Jeannette (Jay Joy) says
Spring Minestrone sounds really good with Italian savory flavors! It looks so fresh and light.
Melanie Bauer says
Looks beyond delicious! I am going to try this for sure, so tasty and flavorful!
Natalie says
Oh I love minestrone soups. This recipe sounds wonderful. I definitely must make this for me and my family. Look delicious and it's loaded with veggies and so healthy.
Sandhya Ramakrishnan says
Any season needs a good soup and what can be better than a bowl of minestrone. This recipe is perfect to use up all the leftover vegetables. I like the idea of using orzo. I will try that next time when I make Minestrone.
Swathi says
I love this spring minestrone soup, hearty soup I need to give it a try, minestrone soups are my favorite.

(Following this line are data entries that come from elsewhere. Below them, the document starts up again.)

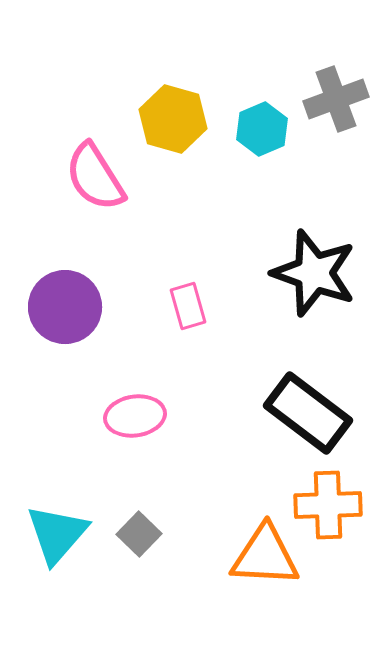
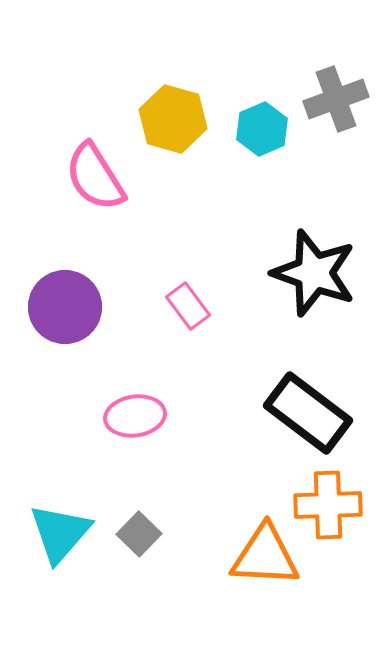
pink rectangle: rotated 21 degrees counterclockwise
cyan triangle: moved 3 px right, 1 px up
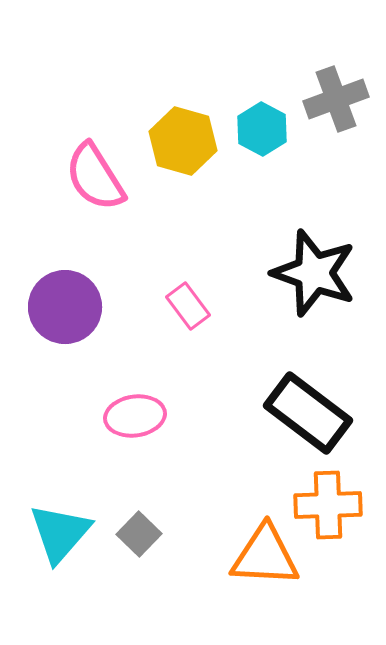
yellow hexagon: moved 10 px right, 22 px down
cyan hexagon: rotated 9 degrees counterclockwise
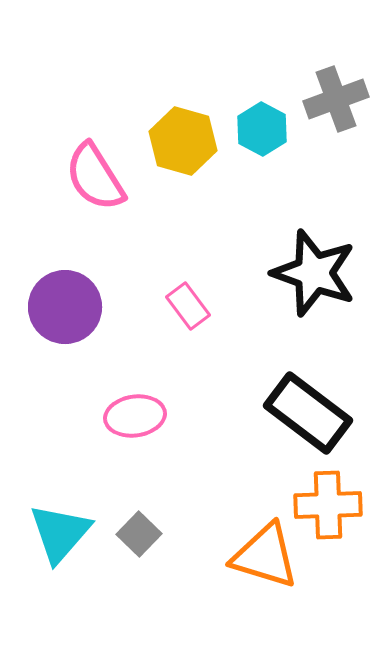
orange triangle: rotated 14 degrees clockwise
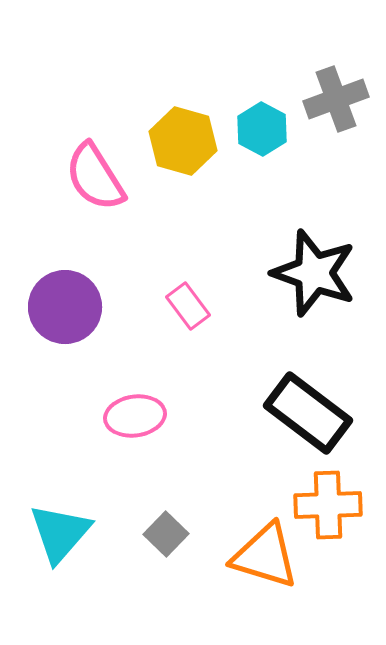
gray square: moved 27 px right
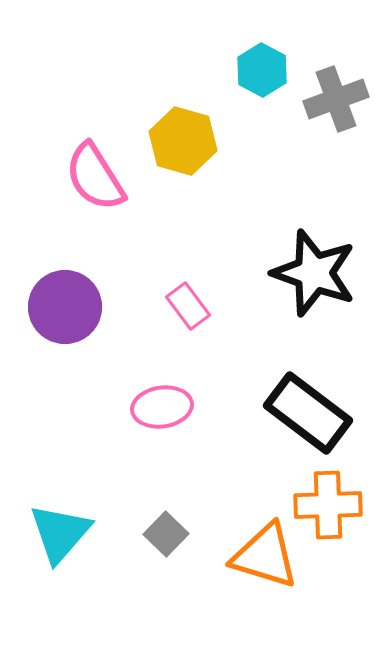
cyan hexagon: moved 59 px up
pink ellipse: moved 27 px right, 9 px up
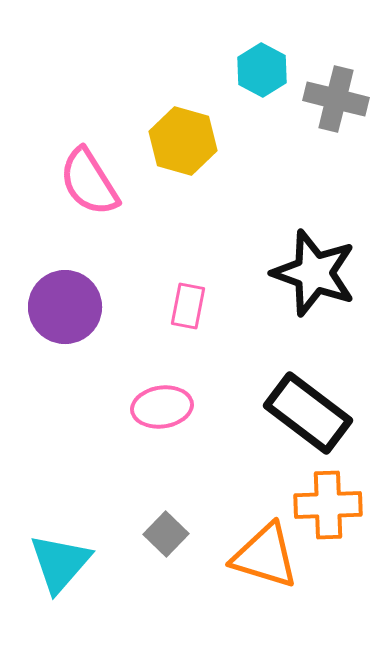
gray cross: rotated 34 degrees clockwise
pink semicircle: moved 6 px left, 5 px down
pink rectangle: rotated 48 degrees clockwise
cyan triangle: moved 30 px down
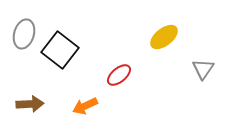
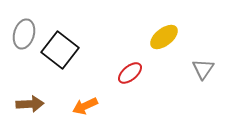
red ellipse: moved 11 px right, 2 px up
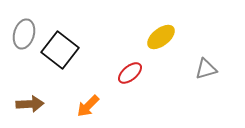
yellow ellipse: moved 3 px left
gray triangle: moved 3 px right; rotated 40 degrees clockwise
orange arrow: moved 3 px right; rotated 20 degrees counterclockwise
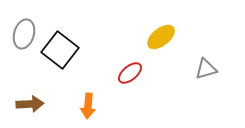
orange arrow: rotated 40 degrees counterclockwise
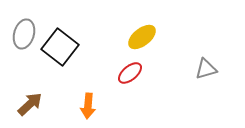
yellow ellipse: moved 19 px left
black square: moved 3 px up
brown arrow: rotated 40 degrees counterclockwise
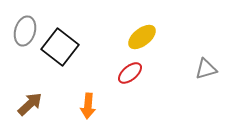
gray ellipse: moved 1 px right, 3 px up
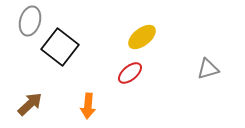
gray ellipse: moved 5 px right, 10 px up
gray triangle: moved 2 px right
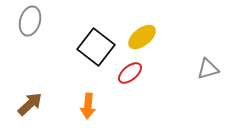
black square: moved 36 px right
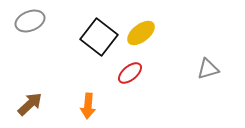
gray ellipse: rotated 52 degrees clockwise
yellow ellipse: moved 1 px left, 4 px up
black square: moved 3 px right, 10 px up
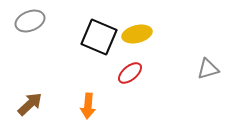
yellow ellipse: moved 4 px left, 1 px down; rotated 24 degrees clockwise
black square: rotated 15 degrees counterclockwise
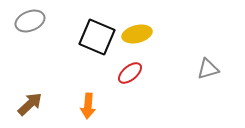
black square: moved 2 px left
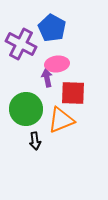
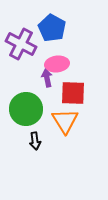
orange triangle: moved 4 px right, 1 px down; rotated 40 degrees counterclockwise
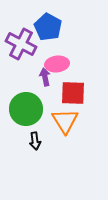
blue pentagon: moved 4 px left, 1 px up
purple arrow: moved 2 px left, 1 px up
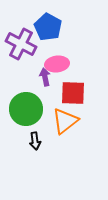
orange triangle: rotated 24 degrees clockwise
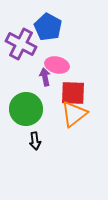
pink ellipse: moved 1 px down; rotated 20 degrees clockwise
orange triangle: moved 9 px right, 7 px up
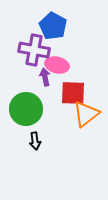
blue pentagon: moved 5 px right, 1 px up
purple cross: moved 13 px right, 6 px down; rotated 16 degrees counterclockwise
orange triangle: moved 12 px right
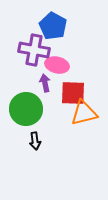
purple arrow: moved 6 px down
orange triangle: moved 2 px left, 1 px up; rotated 24 degrees clockwise
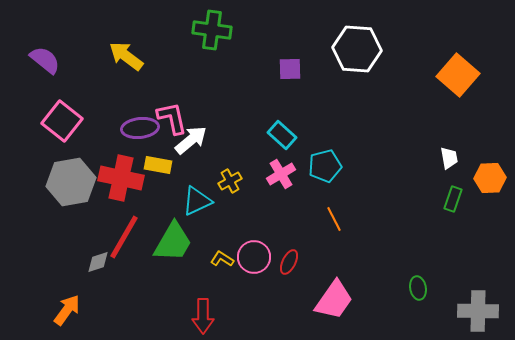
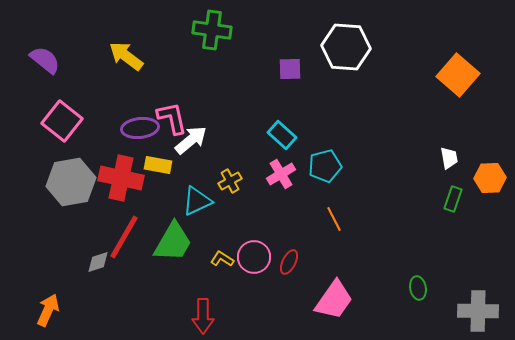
white hexagon: moved 11 px left, 2 px up
orange arrow: moved 19 px left; rotated 12 degrees counterclockwise
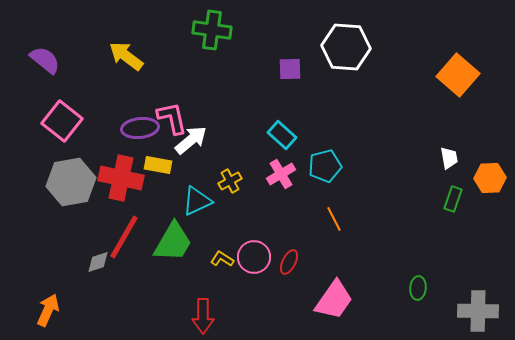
green ellipse: rotated 15 degrees clockwise
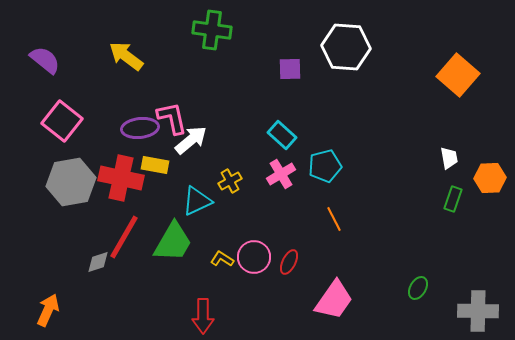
yellow rectangle: moved 3 px left
green ellipse: rotated 25 degrees clockwise
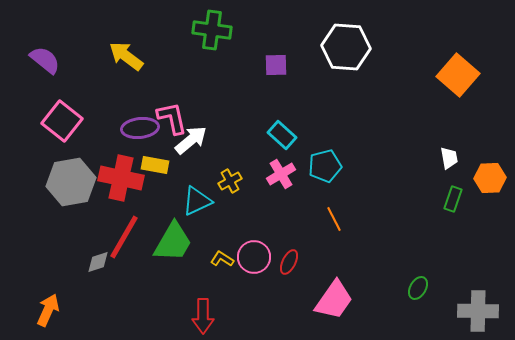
purple square: moved 14 px left, 4 px up
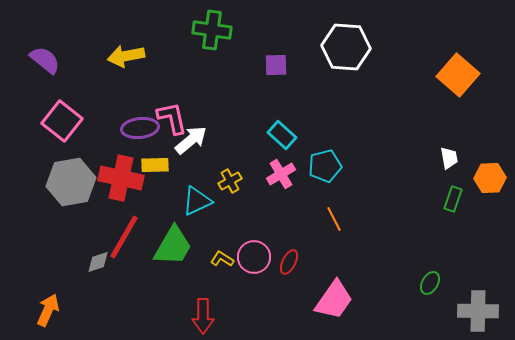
yellow arrow: rotated 48 degrees counterclockwise
yellow rectangle: rotated 12 degrees counterclockwise
green trapezoid: moved 4 px down
green ellipse: moved 12 px right, 5 px up
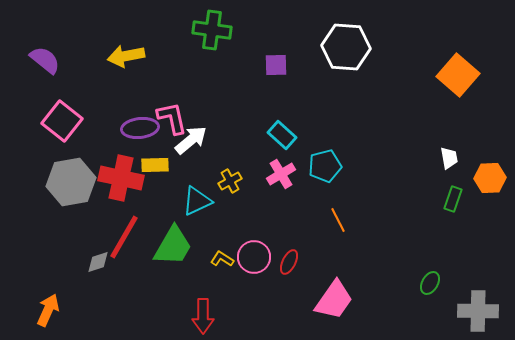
orange line: moved 4 px right, 1 px down
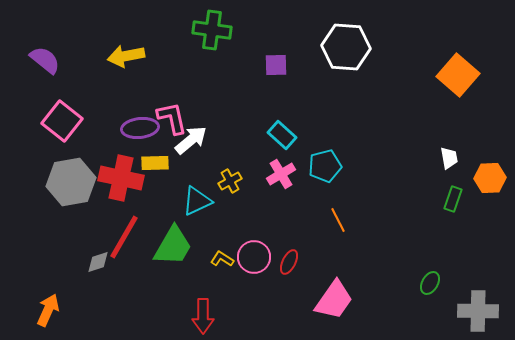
yellow rectangle: moved 2 px up
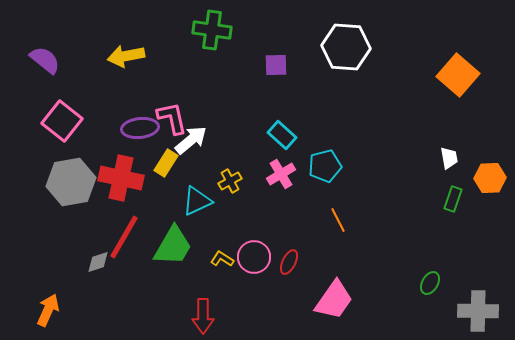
yellow rectangle: moved 11 px right; rotated 56 degrees counterclockwise
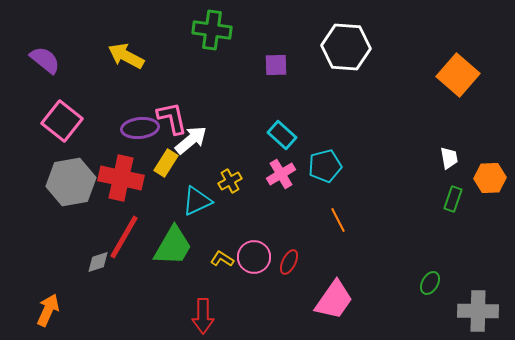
yellow arrow: rotated 39 degrees clockwise
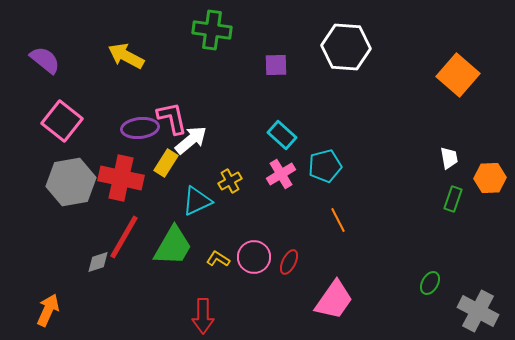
yellow L-shape: moved 4 px left
gray cross: rotated 27 degrees clockwise
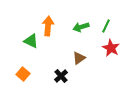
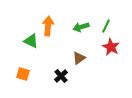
red star: moved 1 px up
orange square: rotated 24 degrees counterclockwise
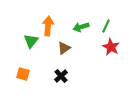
green triangle: rotated 42 degrees clockwise
brown triangle: moved 15 px left, 10 px up
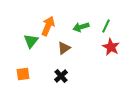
orange arrow: rotated 18 degrees clockwise
orange square: rotated 24 degrees counterclockwise
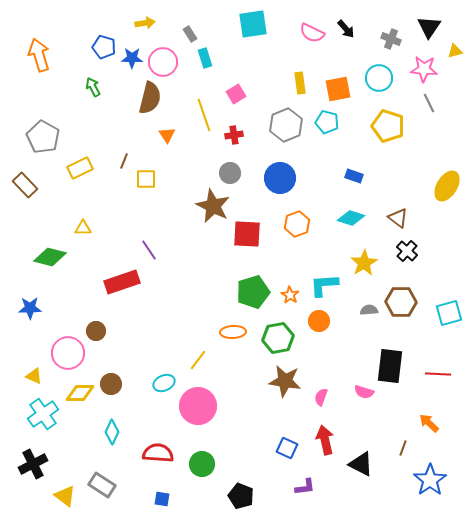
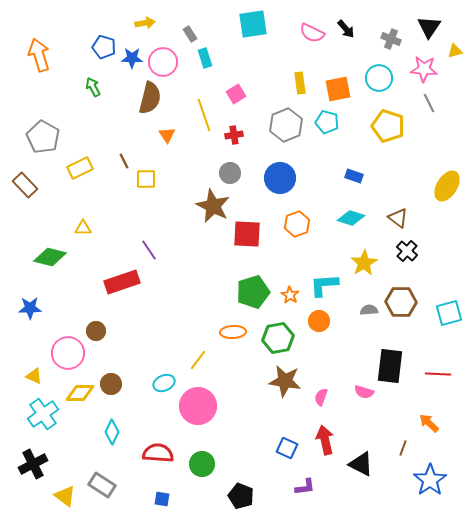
brown line at (124, 161): rotated 49 degrees counterclockwise
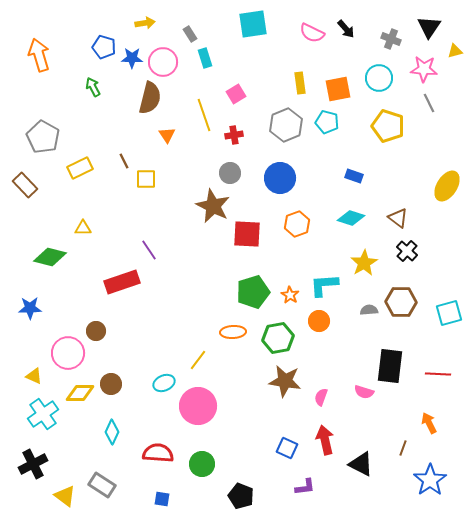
orange arrow at (429, 423): rotated 20 degrees clockwise
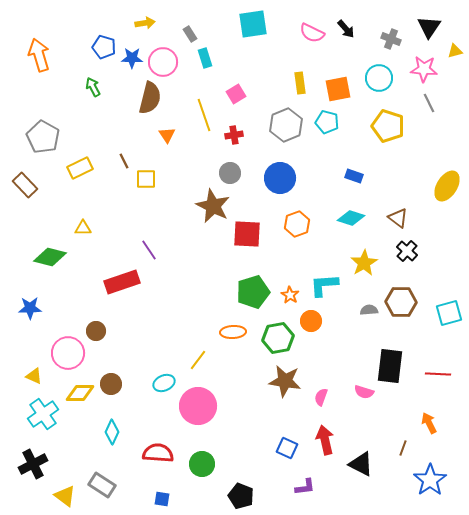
orange circle at (319, 321): moved 8 px left
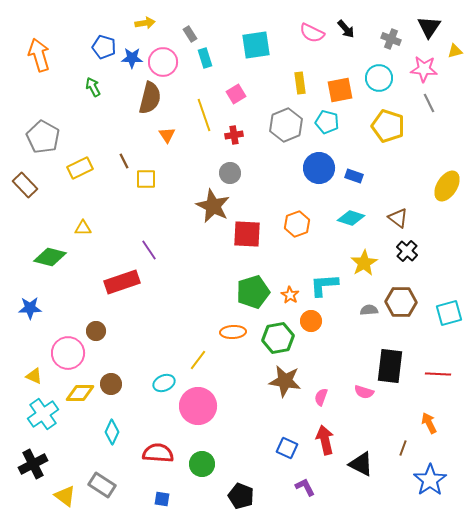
cyan square at (253, 24): moved 3 px right, 21 px down
orange square at (338, 89): moved 2 px right, 1 px down
blue circle at (280, 178): moved 39 px right, 10 px up
purple L-shape at (305, 487): rotated 110 degrees counterclockwise
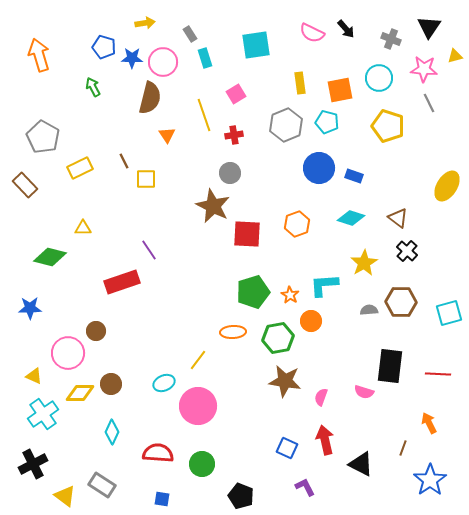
yellow triangle at (455, 51): moved 5 px down
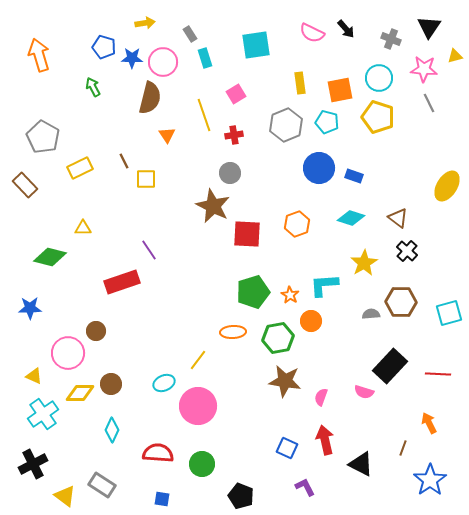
yellow pentagon at (388, 126): moved 10 px left, 9 px up
gray semicircle at (369, 310): moved 2 px right, 4 px down
black rectangle at (390, 366): rotated 36 degrees clockwise
cyan diamond at (112, 432): moved 2 px up
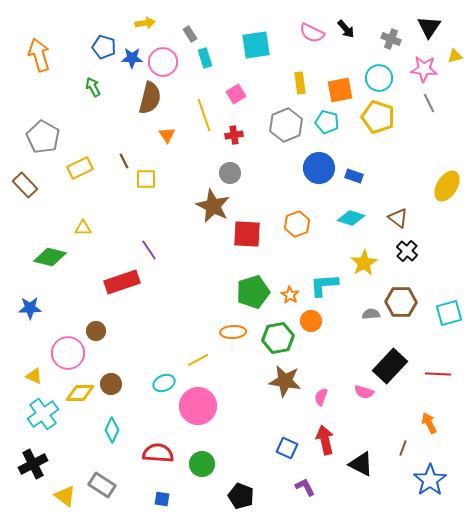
yellow line at (198, 360): rotated 25 degrees clockwise
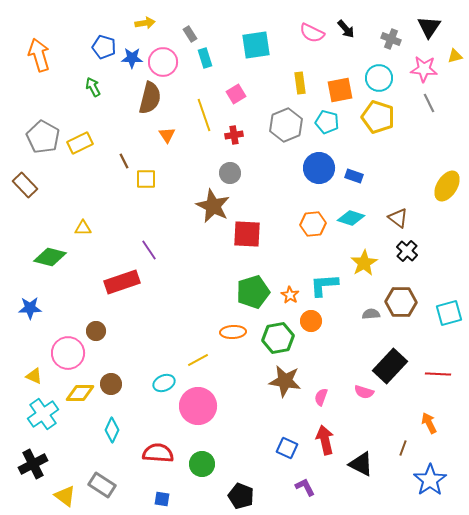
yellow rectangle at (80, 168): moved 25 px up
orange hexagon at (297, 224): moved 16 px right; rotated 15 degrees clockwise
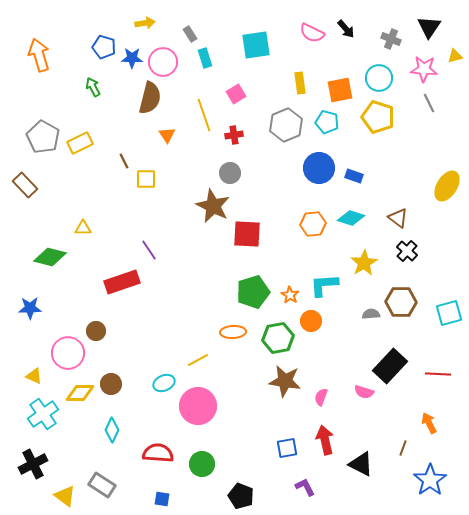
blue square at (287, 448): rotated 35 degrees counterclockwise
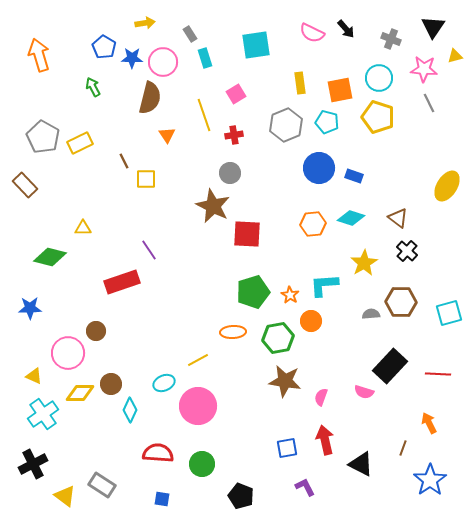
black triangle at (429, 27): moved 4 px right
blue pentagon at (104, 47): rotated 15 degrees clockwise
cyan diamond at (112, 430): moved 18 px right, 20 px up
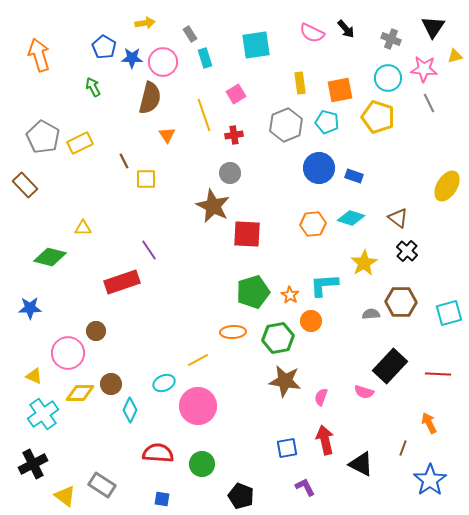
cyan circle at (379, 78): moved 9 px right
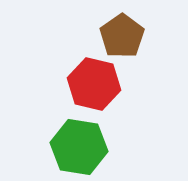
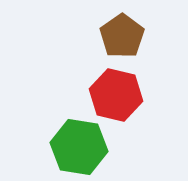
red hexagon: moved 22 px right, 11 px down
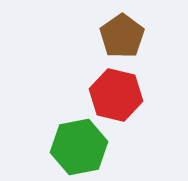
green hexagon: rotated 20 degrees counterclockwise
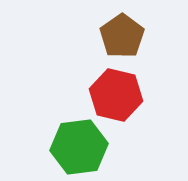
green hexagon: rotated 4 degrees clockwise
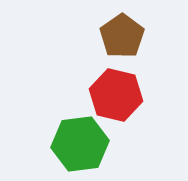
green hexagon: moved 1 px right, 3 px up
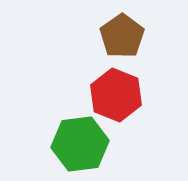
red hexagon: rotated 9 degrees clockwise
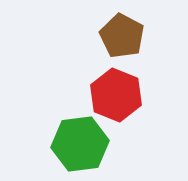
brown pentagon: rotated 9 degrees counterclockwise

I like the idea of adding orzo.
Ella Watson says
Hi Lora,
My whole family loves vegan dishes. It's delicious and I couldn't resist making them myself this weekend... I wonder what happens if I skip Italian parsley, will it affects the taste?
Lora says
Hi Ella-you could skip the parsley...not a big flavor changer! Enjoy!
Jason says
Sounds yummy. How much orzo would you recommend for this? Thanks
Lora says
Hi Jason-Thank you! It's about 2 ounces (56 grams) of dry pasta per person. If it's for 2 people, cook up 4 ounces. And increase, if it's for more people. You could store the leftover cooked orzo in a container in the fridge and heat it up with the soup another day. Hope that helps!
Jules says
I could eat a cup of minestrone every day and this recipe is one I keep making! SO easy to make and really flavorful. I spice it up with red pepper flakes!
Lora says
Hi Jules so happy you enjoy minestrone as much as I do! And that you like to spice it up!!